*Records drawn from a dataset:*
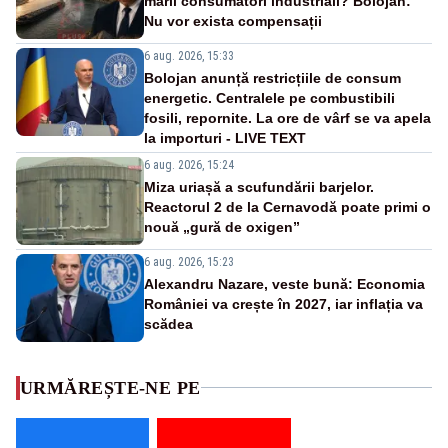
marii consumatori industriali? Bolojan:
Nu vor exista compensații
6 aug. 2026, 15:33
Bolojan anunță restricțiile de consum
energetic. Centralele pe combustibili
fosili, repornite. La ore de vârf se va apela
la importuri - LIVE TEXT
6 aug. 2026, 15:24
Miza uriașă a scufundării barjelor.
Reactorul 2 de la Cernavodă poate primi o
nouă „gură de oxigen”
6 aug. 2026, 15:23
Alexandru Nazare, veste bună: Economia
României va crește în 2027, iar inflația va
scădea
URMĂREȘTE-NE PE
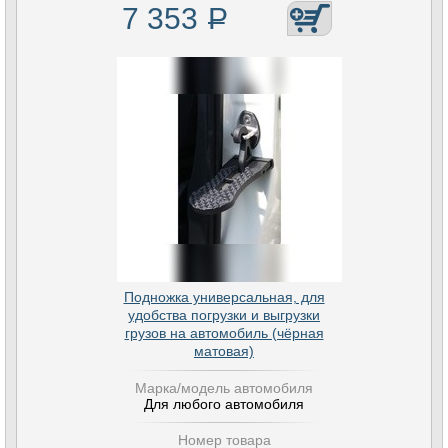
7 353
Р
Подножка универсальная, для
удобства погрузки и выгрузки
грузов на автомобиль (чёрная
матовая)
Марка/модель автомобиля
Для любого автомобиля
Номер товара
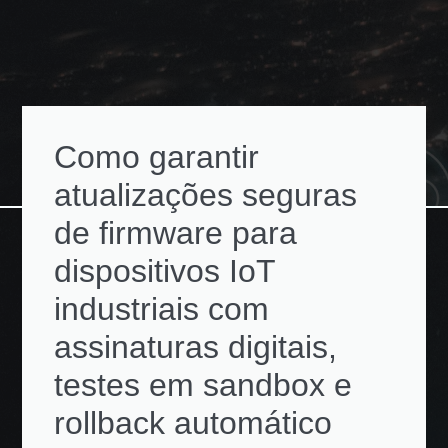
Como garantir
atualizações seguras
de firmware para
dispositivos IoT
industriais com
assinaturas digitais,
testes em sandbox e
rollback automático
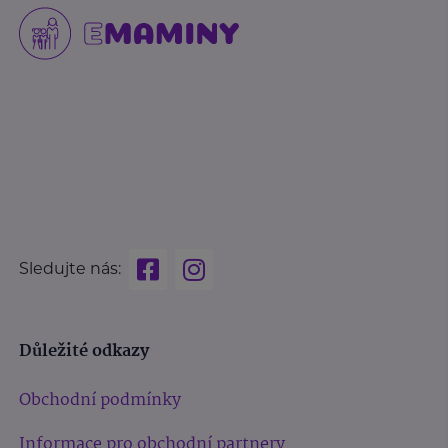
Sledujte nás:
Důležité odkazy
Obchodní podmínky
Informace pro obchodní partnery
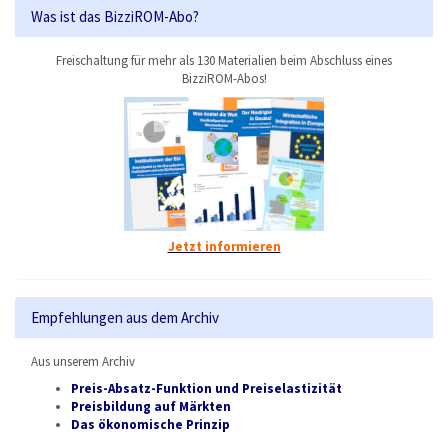
Was ist das BizziROM-Abo?
Freischaltung für mehr als 130 Materialien beim Abschluss eines
BizziROM-Abos!
Jetzt informieren
Empfehlungen aus dem Archiv
Aus unserem Archiv
Preis-Absatz-Funktion und Preiselastizität
Preisbildung auf Märkten
Das ökonomische Prinzip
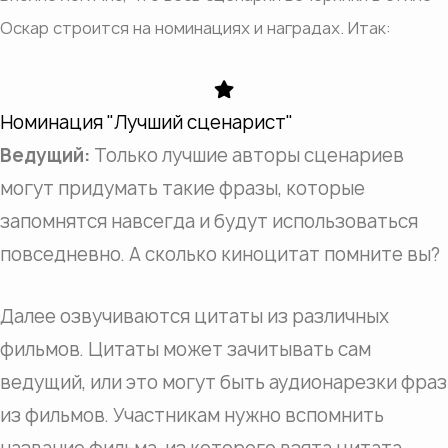
Оскар строится на номинациях и наградах. Итак:
Номинация "Лучший сценарист"
Ведущий:
Только лучшие авторы сценариев
могут придумать такие фразы, которые
запомнятся навсегда и будут использоваться
повседневно. А сколько киноцитат помните вы?
Далее озвучиваются цитаты из различных
фильмов. Цитаты может зачитывать сам
ведущий, или это могут быть аудионарезки фраз
из фильмов. Участникам нужно вспомнить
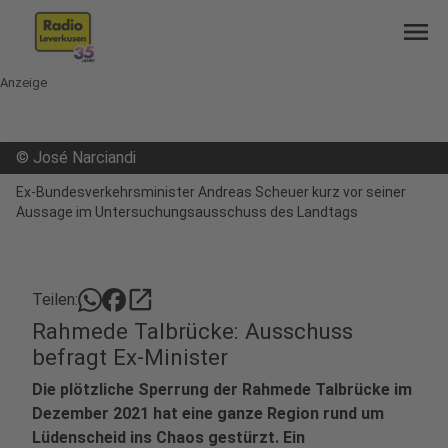
menu
Anzeige
©
José Narciandi
Ex-Bundesverkehrsminister Andreas Scheuer kurz vor seiner
Aussage im Untersuchungsausschuss des Landtags
open_in_new
Teilen:
Rahmede Talbrücke: Ausschuss
befragt Ex-Minister
Die plötzliche Sperrung der Rahmede Talbrücke im
Dezember 2021 hat eine ganze Region rund um
Lüdenscheid ins Chaos gestürzt. Ein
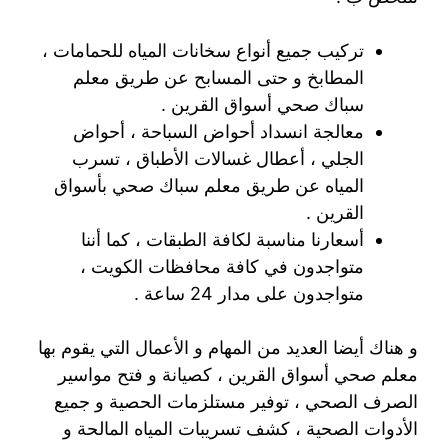
تركيب جميع أنواع سخانات المياه للحمامات ،
المطابخ و حتى المسابح عن طريق معلم
سباك صحي أسواق القرين .
معالجة انسداد أحواض السباحة ، أحواض
الجلي ، أعطال غسالات الأطباق ، تسرب
المياه عن طريق معلم سباك صحي بأسواق
القرين .
أسعارنا مناسبة لكافة الطبقات ، كما أننا
متواجدون في كافة محافظات الكويت ،
متواجدون على مدار 24 ساعة .
و هناك أيضا العديد من المهام و الأعمال التي يقوم بها
معلم صحي أسواق القرين ، كصيانة و فتح مواسير
الصرف الصحي ، توفير مستلزمات الحصية و جميع
الأدوات الصحية ، كشف تسريبات المياه المالحة و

*Problem to work on:*
Each entry is to be returned as it stands, and each picture is to be left out.

*Exercise answer:*
marii consumatori industriali? Bolojan:
Nu vor exista compensații
6 aug. 2026, 15:33
Bolojan anunță restricțiile de consum
energetic. Centralele pe combustibili
fosili, repornite. La ore de vârf se va apela
la importuri - LIVE TEXT
6 aug. 2026, 15:24
Miza uriașă a scufundării barjelor.
Reactorul 2 de la Cernavodă poate primi o
nouă „gură de oxigen”
6 aug. 2026, 15:23
Alexandru Nazare, veste bună: Economia
României va crește în 2027, iar inflația va
scădea
URMĂREȘTE-NE PE
7 353
Р
Подножка универсальная, для
удобства погрузки и выгрузки
грузов на автомобиль (чёрная
матовая)
Марка/модель автомобиля
Для любого автомобиля
Номер товара
Como garantir
atualizações seguras
de firmware para
dispositivos IoT
industriais com
assinaturas digitais,
testes em sandbox e
rollback automático
Sledujte nás:
Důležité odkazy
Obchodní podmínky
Informace pro obchodní partnery
Was ist das BizziROM-Abo?
Freischaltung für mehr als 130 Materialien beim Abschluss eines
BizziROM-Abos!
Jetzt informieren
Empfehlungen aus dem Archiv
Aus unserem Archiv
Preis-Absatz-Funktion und Preiselastizität
Preisbildung auf Märkten
Das ökonomische Prinzip
Оскар строится на номинациях и наградах. Итак:
Номинация "Лучший сценарист"
Ведущий:
Только лучшие авторы сценариев
могут придумать такие фразы, которые
запомнятся навсегда и будут использоваться
повседневно. А сколько киноцитат помните вы?
Далее озвучиваются цитаты из различных
фильмов. Цитаты может зачитывать сам
ведущий, или это могут быть аудионарезки фраз
из фильмов. Участникам нужно вспомнить
menu
Anzeige
©
José Narciandi
Ex-Bundesverkehrsminister Andreas Scheuer kurz vor seiner
Aussage im Untersuchungsausschuss des Landtags
open_in_new
Teilen:
Rahmede Talbrücke: Ausschuss
befragt Ex-Minister
Die plötzliche Sperrung der Rahmede Talbrücke im
Dezember 2021 hat eine ganze Region rund um
Lüdenscheid ins Chaos gestürzt. Ein
تركيب جميع أنواع سخانات المياه للحمامات ،
المطابخ و حتى المسابح عن طريق معلم
سباك صحي أسواق القرين .
معالجة انسداد أحواض السباحة ، أحواض
الجلي ، أعطال غسالات الأطباق ، تسرب
المياه عن طريق معلم سباك صحي بأسواق
القرين .
أسعارنا مناسبة لكافة الطبقات ، كما أننا
متواجدون في كافة محافظات الكويت ،
متواجدون على مدار 24 ساعة .
و هناك أيضا العديد من المهام و الأعمال التي يقوم بها
معلم صحي أسواق القرين ، كصيانة و فتح مواسير
الصرف الصحي ، توفير مستلزمات الحصية و جميع
الأدوات الصحية ، كشف تسريبات المياه المالحة و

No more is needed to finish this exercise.